The line containing "Revise Readme, owner: Simona Ferrari -> none" and every line after it, through the end of the records below: repeat them exactly, nothing more.

*EXCERPTED DATA*:
::::

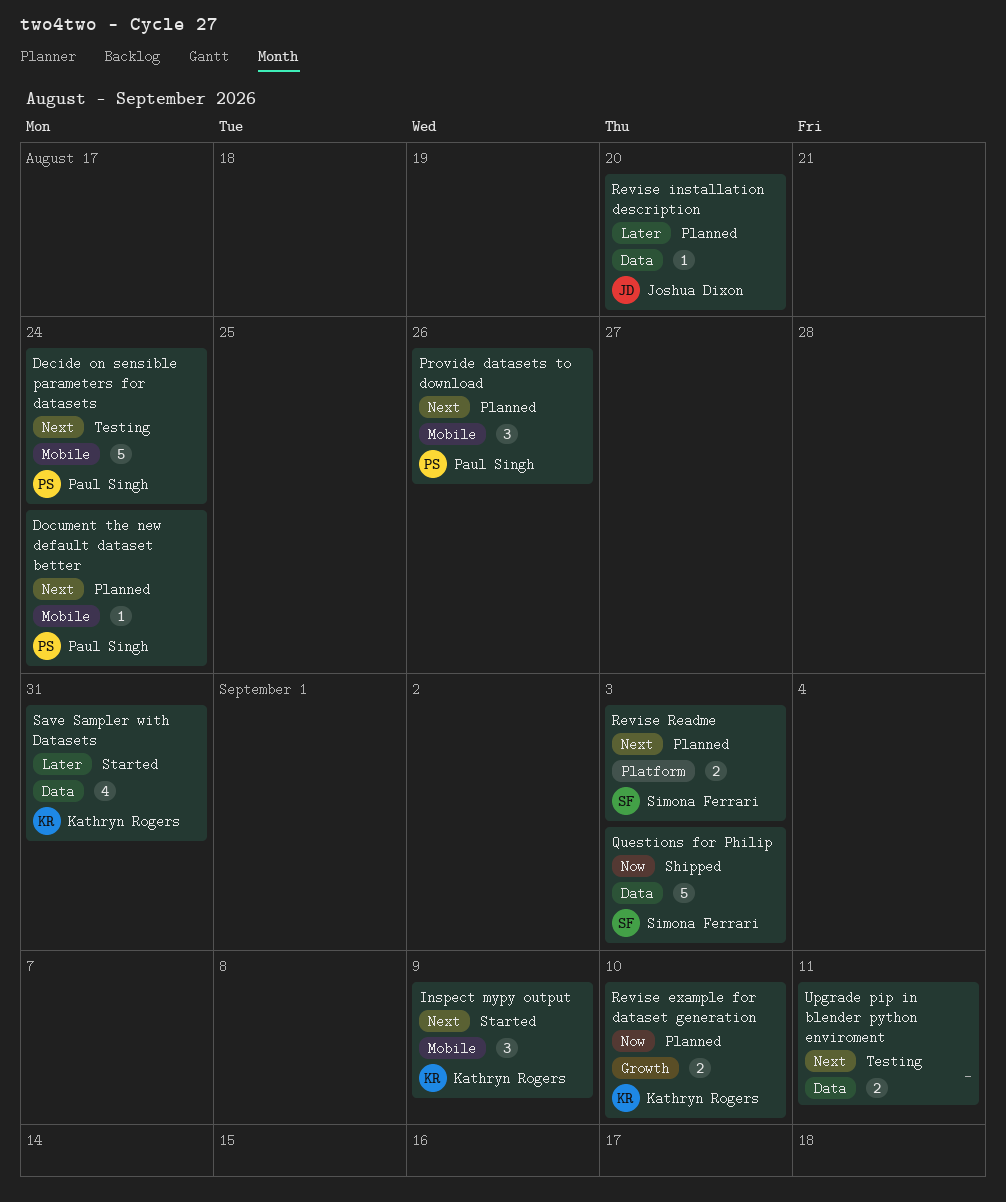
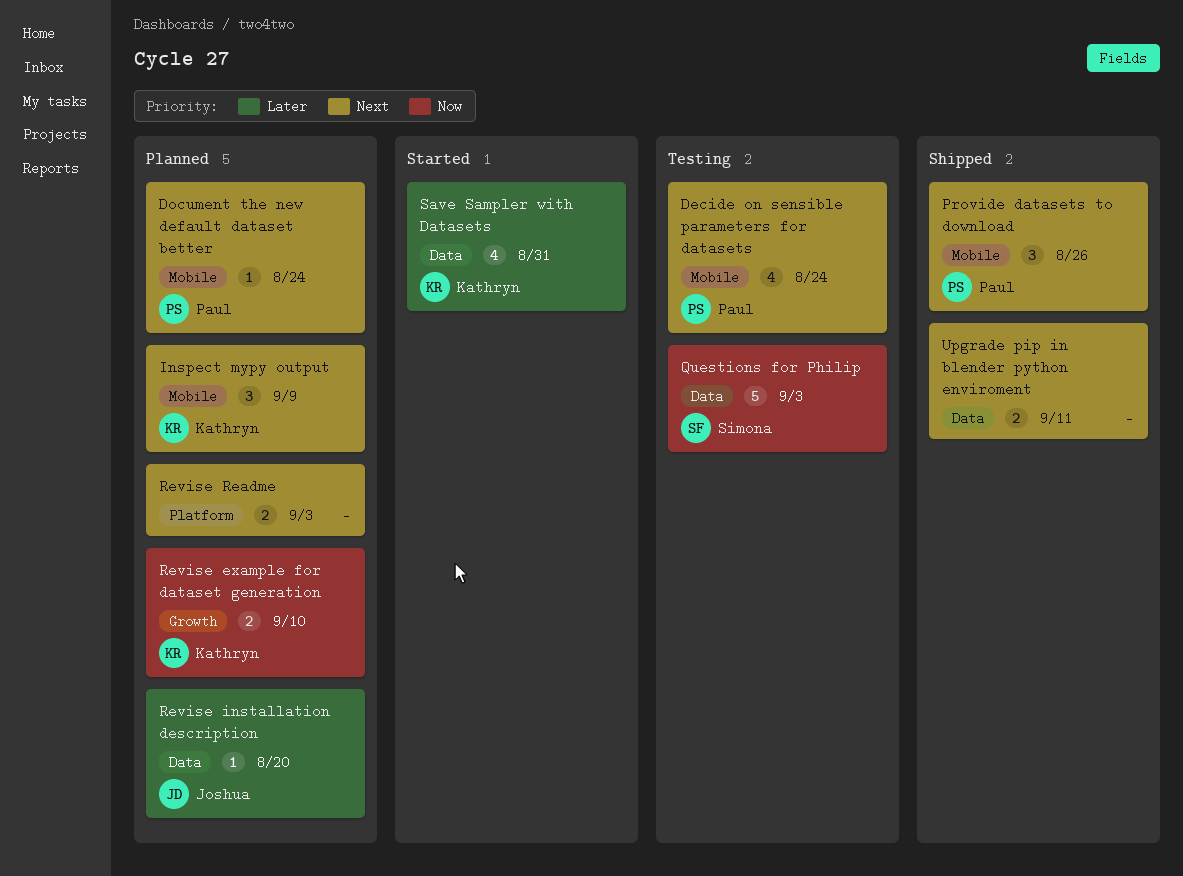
Decide on sensible parameters for datasets, estimate: 5 -> 4
Inspect mypy output, status: Started -> Planned
Provide datasets to download, status: Planned -> Shipped
Questions for Philip, status: Shipped -> Testing
Revise Readme, owner: Simona Ferrari -> none
Upgrade pip in blender python enviroment, status: Testing -> Shipped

::::

*RESULT FOR THIS EXERCISE*:
Revise Readme, owner: Simona Ferrari -> none
Upgrade pip in blender python enviroment, status: Testing -> Shipped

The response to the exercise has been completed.